# Task requirements:
Could you set down every entry exactly as it stands, without the images?

[[ Task inputs, beginning ]]

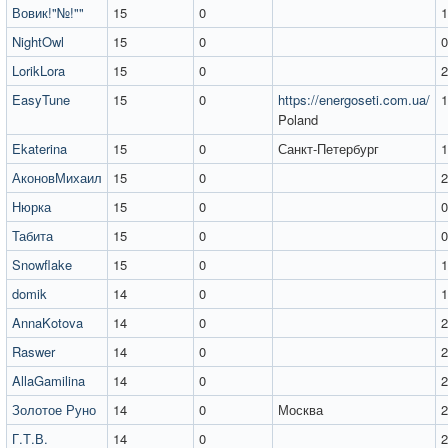
Вовик!"№!""
15
0
1
NightOwl
15
0
0
LorikLora
15
0
2
EasyTune
15
0
https://energoseti.com.ua/
1
Poland
Ekaterina
15
0
Санкт-Петербург
1
АконовМихаил
15
0
2
Нюрка
15
0
0
Табита
15
0
0
Snowflake
15
0
1
domik
14
0
1
AnnaKotova
14
0
2
Raswer
14
0
2
AllaGamilina
14
0
2
Золотое Руно
14
0
Москва
2
Г.Т.В.
14
0
2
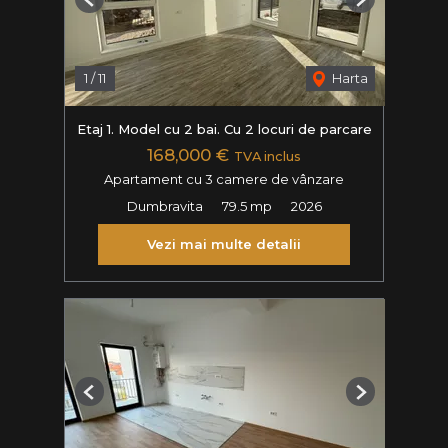
Previous
Next
1
/
11
Harta
Etaj 1. Model cu 2 bai. Cu 2 locuri de parcare
168,000 €
TVA inclus
Apartament cu 3 camere de vânzare
Dumbravita
79.5 mp
2026
Vezi mai multe detalii
Previous
Next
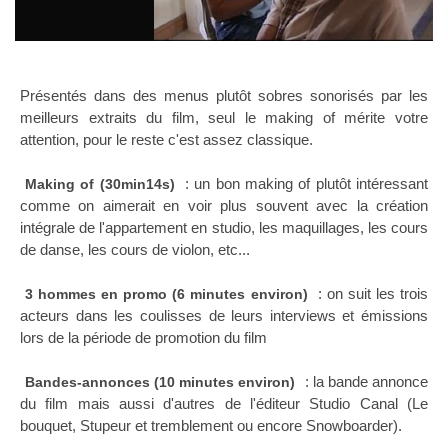
Présentés dans des menus plutôt sobres sonorisés par les
meilleurs extraits du film, seul le making of mérite votre
attention, pour le reste c'est assez classique.
: un bon making of plutôt intéressant
Making of (30min14s)
comme on aimerait en voir plus souvent avec la création
intégrale de l'appartement en studio, les maquillages, les cours
de danse, les cours de violon, etc...
: on suit les trois
3 hommes en promo (6 minutes environ)
acteurs dans les coulisses de leurs interviews et émissions
lors de la période de promotion du film
: la bande annonce
Bandes-annonces (10 minutes environ)
du film mais aussi d'autres de l'éditeur Studio Canal (Le
bouquet, Stupeur et tremblement ou encore Snowboarder).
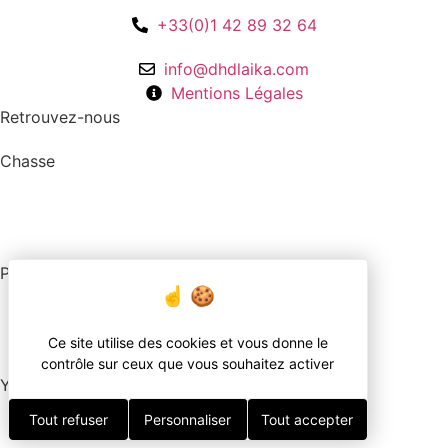
+33(0)1 42 89 32 64
info@dhdlaika.com
Mentions Légales
Retrouvez-nous
Chasse
Pêche
Ce site utilise des cookies et vous donne le
contrôle sur ceux que vous souhaitez activer
YouTube
Tout refuser
Personnaliser
Tout accepter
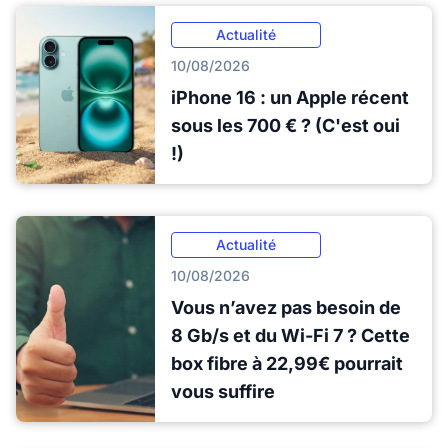
Actualité
10/08/2026
iPhone 16 : un Apple récent
sous les 700 € ? (C'est oui
!)
Actualité
10/08/2026
Vous n’avez pas besoin de
8 Gb/s et du Wi-Fi 7 ? Cette
box fibre à 22,99€ pourrait
vous suffire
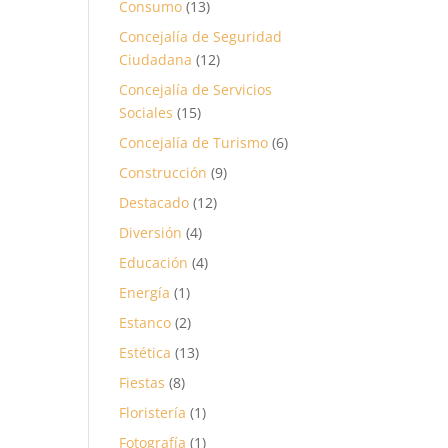
Consumo
(13)
Concejalía de Seguridad
Ciudadana
(12)
Concejalía de Servicios
Sociales
(15)
Concejalía de Turismo
(6)
Construcción
(9)
Destacado
(12)
Diversión
(4)
Educación
(4)
Energía
(1)
Estanco
(2)
Estética
(13)
Fiestas
(8)
Floristería
(1)
Fotografía
(1)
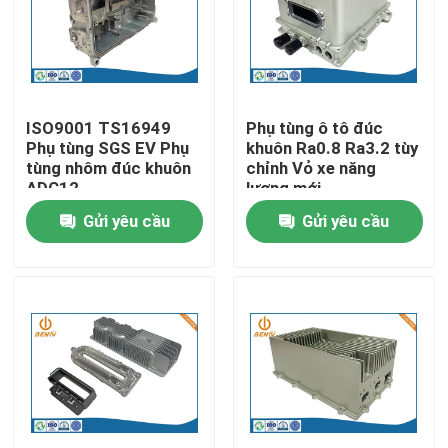
Tham quan nhà máy
Kiểm soát chất lượng
ISO9001 TS16949
Phụ tùng ô tô đúc
Phụ tùng SGS EV Phụ
khuôn Ra0.8 Ra3.2 tùy
tùng nhôm đúc khuôn
chỉnh Vỏ xe năng
Liên hệ chúng tôi
ADC12
lượng mới
Gửi yêu cầu
Gửi yêu cầu
Tin tức
Đúc khuôn nhôm
Phụ tùng EV
Bộ phận gia công CNC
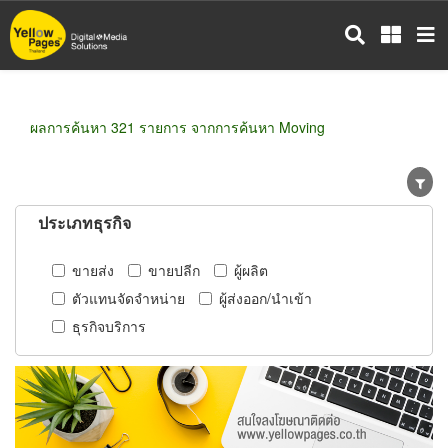
ข้าม
ไป
ยัง
เนื้อหา
หลัก
ผลการค้นหา 321 รายการ จากการค้นหา Moving
ประเภทธุรกิจ
ขายส่ง
ขายปลีก
ผู้ผลิต
ตัวแทนจัดจำหน่าย
ผู้ส่งออก/นำเข้า
ธุรกิจบริการ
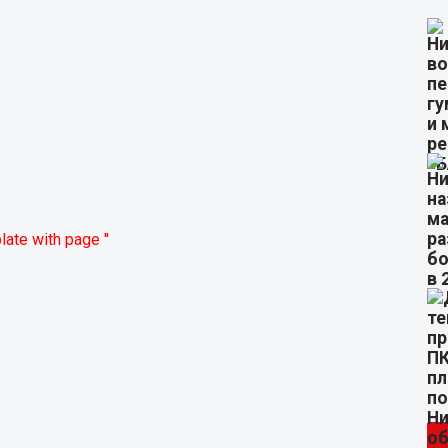
plate with page ''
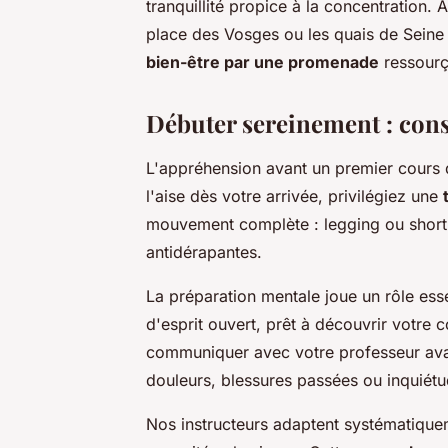
tranquillité propice à la concentration
place des Vosges ou les quais de Seine
bien-être par une promenade
ressourç
Débuter sereinement : cons
L'appréhension avant un premier cours de
l'aise dès votre arrivée, privilégiez une
mouvement complète : legging ou short, 
antidérapantes.
La préparation mentale joue un rôle esse
d'esprit ouvert, prêt à découvrir votre 
communiquer avec votre professeur avan
douleurs, blessures passées ou inquiétud
Nos instructeurs adaptent systématiquem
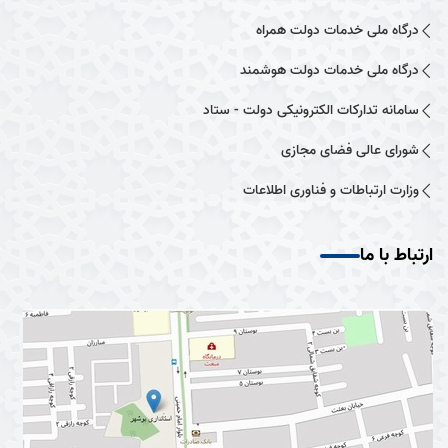
درگاه ملی خدمات دولت همراه
درگاه ملی خدمات دولت هوشمند
سامانه تدارکات الکترونیکی دولت - ستاد
شورای عالی فضای مجازی
وزارت ارتباطات و فناوری اطلاعات
ارتباط با ما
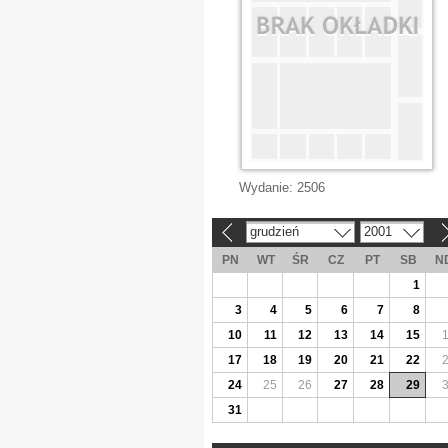
Wydanie:
2506
grudzień
2001
«
»
PN
WT
ŚR
CZ
PT
SB
N
1
3
4
5
6
7
8
10
11
12
13
14
15
17
18
19
20
21
22
24
25
26
27
28
29
31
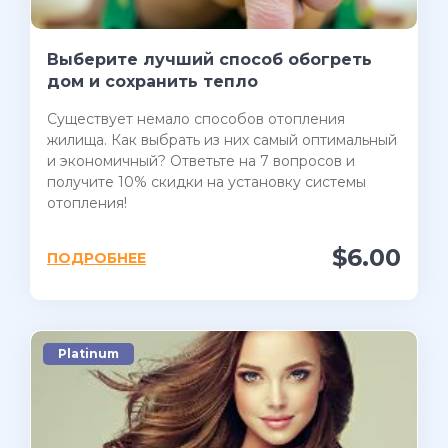
Выберите лучший способ обогреть
дом и сохранить тепло
Существует немало способов отопления
жилища. Как выбрать из них самый оптимальный
и экономичный? Ответьте на 7 вопросов и
получите 10% скидки на установку системы
отопления!
$6.00
ПОДРОБНЕЕ
Platinum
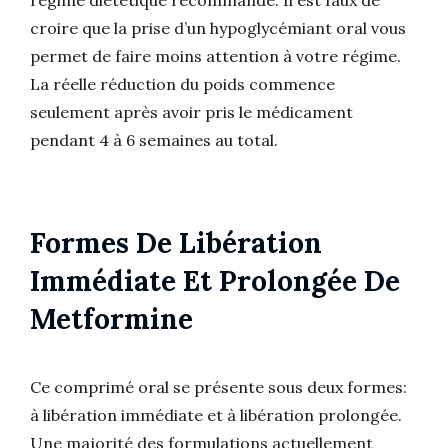
régime diététique recommandé. Il est faux de
croire que la prise d’un hypoglycémiant oral vous
permet de faire moins attention à votre régime.
La réelle réduction du poids commence
seulement après avoir pris le médicament
pendant 4 à 6 semaines au total.
Formes De Libération
Immédiate Et Prolongée De
Metformine
Ce comprimé oral se présente sous deux formes:
à libération immédiate et à libération prolongée.
Une majorité des formulations actuellement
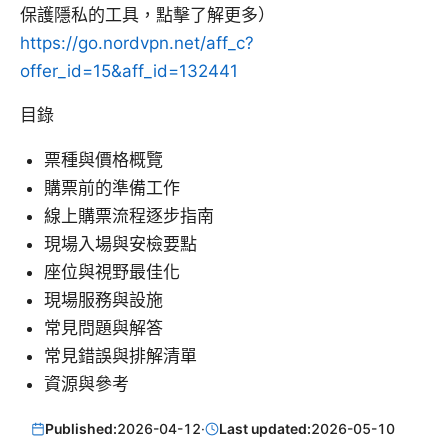
保護隱私的工具，點擊了解更多）
https://go.nordvpn.net/aff_c?
offer_id=15&aff_id=132441
目錄
票種與價格概覽
購票前的準備工作
線上購票流程逐步指南
現場入場與安檢要點
座位與視野最佳化
現場服務與設施
常見問題與解答
常見錯誤與排解清單
資源與參考
Published:
2026-04-12
·
Last updated:
2026-05-10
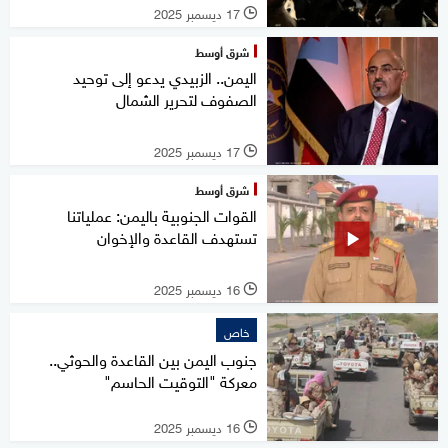
17 ديسمبر 2025
l
شرق أوسط
اليمن.. الزبيدي يدعو إلى توحيد
الصفوف لتحرير الشمال
17 ديسمبر 2025
l
شرق أوسط
القوات الجنوبية باليمن: عملياتنا
تستهدف القاعدة والإخوان
16 ديسمبر 2025
l
خاص
جنوب اليمن بين القاعدة والحوثي..
معركة "التوقيت الحاسم"
16 ديسمبر 2025
l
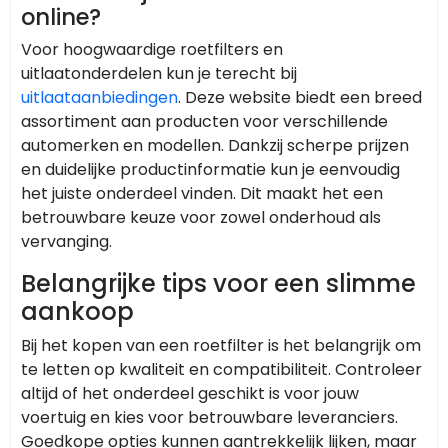
online?
Voor hoogwaardige roetfilters en
uitlaatonderdelen kun je terecht bij
uitlaataanbiedingen
. Deze website biedt een breed
assortiment aan producten voor verschillende
automerken en modellen. Dankzij scherpe prijzen
en duidelijke productinformatie kun je eenvoudig
het juiste onderdeel vinden. Dit maakt het een
betrouwbare keuze voor zowel onderhoud als
vervanging.
Belangrijke tips voor een slimme
aankoop
Bij het kopen van een roetfilter is het belangrijk om
te letten op kwaliteit en compatibiliteit. Controleer
altijd of het onderdeel geschikt is voor jouw
voertuig en kies voor betrouwbare leveranciers.
Goedkope opties kunnen aantrekkelijk lijken, maar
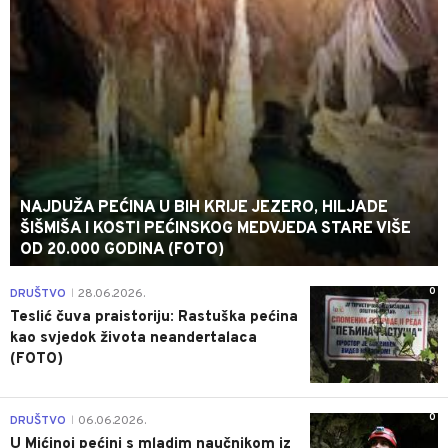
NAJDUŽA PEĆINA U BIH KRIJE JEZERO, HILJADE
ŠIŠMIŠA I KOSTI PEĆINSKOG MEDVJEDA STARE VIŠE
OD 20.000 GODINA (FOTO)
0
DRUŠTVO
28.06.2026.
|
Teslić čuva praistoriju: Rastuška pećina
kao svjedok života neandertalaca
(FOTO)
0
DRUŠTVO
06.06.2026.
|
U Mićinoj pećini s mladim naučnikom iz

[[ Task inputs, end ]]

# Your response:
Вовик!"№!""
15
0
1
NightOwl
15
0
0
LorikLora
15
0
2
EasyTune
15
0
https://energoseti.com.ua/
1
Poland
Ekaterina
15
0
Санкт-Петербург
1
АконовМихаил
15
0
2
Нюрка
15
0
0
Табита
15
0
0
Snowflake
15
0
1
domik
14
0
1
AnnaKotova
14
0
2
Raswer
14
0
2
AllaGamilina
14
0
2
Золотое Руно
14
0
Москва
2
Г.Т.В.
14
0
2
Previous
Next
1
/
11
Harta
Etaj 1. Model cu 2 bai. Cu 2 locuri de parcare
168,000 €
TVA inclus
Apartament cu 3 camere de vânzare
Dumbravita
79.5 mp
2026
Vezi mai multe detalii
Previous
Next
Présentés dans des menus plutôt sobres sonorisés par les
meilleurs extraits du film, seul le making of mérite votre
attention, pour le reste c'est assez classique.
: un bon making of plutôt intéressant
Making of (30min14s)
comme on aimerait en voir plus souvent avec la création
intégrale de l'appartement en studio, les maquillages, les cours
de danse, les cours de violon, etc...
: on suit les trois
3 hommes en promo (6 minutes environ)
acteurs dans les coulisses de leurs interviews et émissions
lors de la période de promotion du film
: la bande annonce
Bandes-annonces (10 minutes environ)
du film mais aussi d'autres de l'éditeur Studio Canal (Le
bouquet, Stupeur et tremblement ou encore Snowboarder).
+33(0)1 42 89 32 64
info@dhdlaika.com
Mentions Légales
Retrouvez-nous
Chasse
Pêche
Ce site utilise des cookies et vous donne le
contrôle sur ceux que vous souhaitez activer
YouTube
Tout refuser
Personnaliser
Tout accepter
Actualité
10/08/2026
iPhone 16 : un Apple récent
sous les 700 € ? (C'est oui
!)
Actualité
10/08/2026
Vous n’avez pas besoin de
8 Gb/s et du Wi-Fi 7 ? Cette
box fibre à 22,99€ pourrait
vous suffire
Consumo
(13)
Concejalía de Seguridad
Ciudadana
(12)
Concejalía de Servicios
Sociales
(15)
Concejalía de Turismo
(6)
Construcción
(9)
Destacado
(12)
Diversión
(4)
Educación
(4)
Energía
(1)
Estanco
(2)
Estética
(13)
Fiestas
(8)
Floristería
(1)
Fotografía
(1)
Tham quan nhà máy
Kiểm soát chất lượng
ISO9001 TS16949
Phụ tùng ô tô đúc
Phụ tùng SGS EV Phụ
khuôn Ra0.8 Ra3.2 tùy
tùng nhôm đúc khuôn
chỉnh Vỏ xe năng
Liên hệ chúng tôi
ADC12
lượng mới
Gửi yêu cầu
Gửi yêu cầu
Tin tức
Đúc khuôn nhôm
Phụ tùng EV
Bộ phận gia công CNC
ข้าม
ไป
ยัง
เนื้อหา
หลัก
ผลการค้นหา 321 รายการ จากการค้นหา Moving
ประเภทธุรกิจ
ขายส่ง
ขายปลีก
ผู้ผลิต
ตัวแทนจัดจำหน่าย
ผู้ส่งออก/นำเข้า
ธุรกิจบริการ
plate with page ''
tranquillité propice à la concentration
place des Vosges ou les quais de Seine
bien-être par une promenade
ressourç
Débuter sereinement : cons
L'appréhension avant un premier cours de
l'aise dès votre arrivée, privilégiez une
mouvement complète : legging ou short, 
antidérapantes.
La préparation mentale joue un rôle esse
d'esprit ouvert, prêt à découvrir votre 
communiquer avec votre professeur avan
douleurs, blessures passées ou inquiétud
Nos instructeurs adaptent systématiquem
درگاه ملی خدمات دولت همراه
درگاه ملی خدمات دولت هوشمند
سامانه تدارکات الکترونیکی دولت - ستاد
شورای عالی فضای مجازی
وزارت ارتباطات و فناوری اطلاعات
ارتباط با ما
Wydanie:
2506
grudzień
2001
«
»
PN
WT
ŚR
CZ
PT
SB
N
1
3
4
5
6
7
8
10
11
12
13
14
15
17
18
19
20
21
22
24
25
26
27
28
29
31
Выберите лучший способ обогреть
дом и сохранить тепло
Существует немало способов отопления
жилища. Как выбрать из них самый оптимальный
и экономичный? Ответьте на 7 вопросов и
получите 10% скидки на установку системы
отопления!
$6.00
ПОДРОБНЕЕ
Platinum
régime diététique recommandé. Il est faux de
croire que la prise d’un hypoglycémiant oral vous
permet de faire moins attention à votre régime.
La réelle réduction du poids commence
seulement après avoir pris le médicament
pendant 4 à 6 semaines au total.
Formes De Libération
Immédiate Et Prolongée De
Metformine
Ce comprimé oral se présente sous deux formes:
à libération immédiate et à libération prolongée.
Une majorité des formulations actuellement
保護隱私的工具，點擊了解更多）
https://go.nordvpn.net/aff_c?
offer_id=15&aff_id=132441
目錄
票種與價格概覽
購票前的準備工作
線上購票流程逐步指南
現場入場與安檢要點
座位與視野最佳化
現場服務與設施
常見問題與解答
常見錯誤與排解清單
資源與參考
Published:
2026-04-12
·
Last updated:
2026-05-10
17 ديسمبر 2025
l
شرق أوسط
اليمن.. الزبيدي يدعو إلى توحيد
الصفوف لتحرير الشمال
17 ديسمبر 2025
l
شرق أوسط
القوات الجنوبية باليمن: عملياتنا
تستهدف القاعدة والإخوان
16 ديسمبر 2025
l
خاص
جنوب اليمن بين القاعدة والحوثي..
معركة "التوقيت الحاسم"
16 ديسمبر 2025
l
online?
Voor hoogwaardige roetfilters en
uitlaatonderdelen kun je terecht bij
uitlaataanbiedingen
. Deze website biedt een breed
assortiment aan producten voor verschillende
automerken en modellen. Dankzij scherpe prijzen
en duidelijke productinformatie kun je eenvoudig
het juiste onderdeel vinden. Dit maakt het een
betrouwbare keuze voor zowel onderhoud als
vervanging.
Belangrijke tips voor een slimme
aankoop
Bij het kopen van een roetfilter is het belangrijk om
te letten op kwaliteit en compatibiliteit. Controleer
altijd of het onderdeel geschikt is voor jouw
voertuig en kies voor betrouwbare leveranciers.
Goedkope opties kunnen aantrekkelijk lijken, maar
NAJDUŽA PEĆINA U BIH KRIJE JEZERO, HILJADE
ŠIŠMIŠA I KOSTI PEĆINSKOG MEDVJEDA STARE VIŠE
OD 20.000 GODINA (FOTO)
0
DRUŠTVO
28.06.2026.
|
Teslić čuva praistoriju: Rastuška pećina
kao svjedok života neandertalaca
(FOTO)
0
DRUŠTVO
06.06.2026.
|
U Mićinoj pećini s mladim naučnikom iz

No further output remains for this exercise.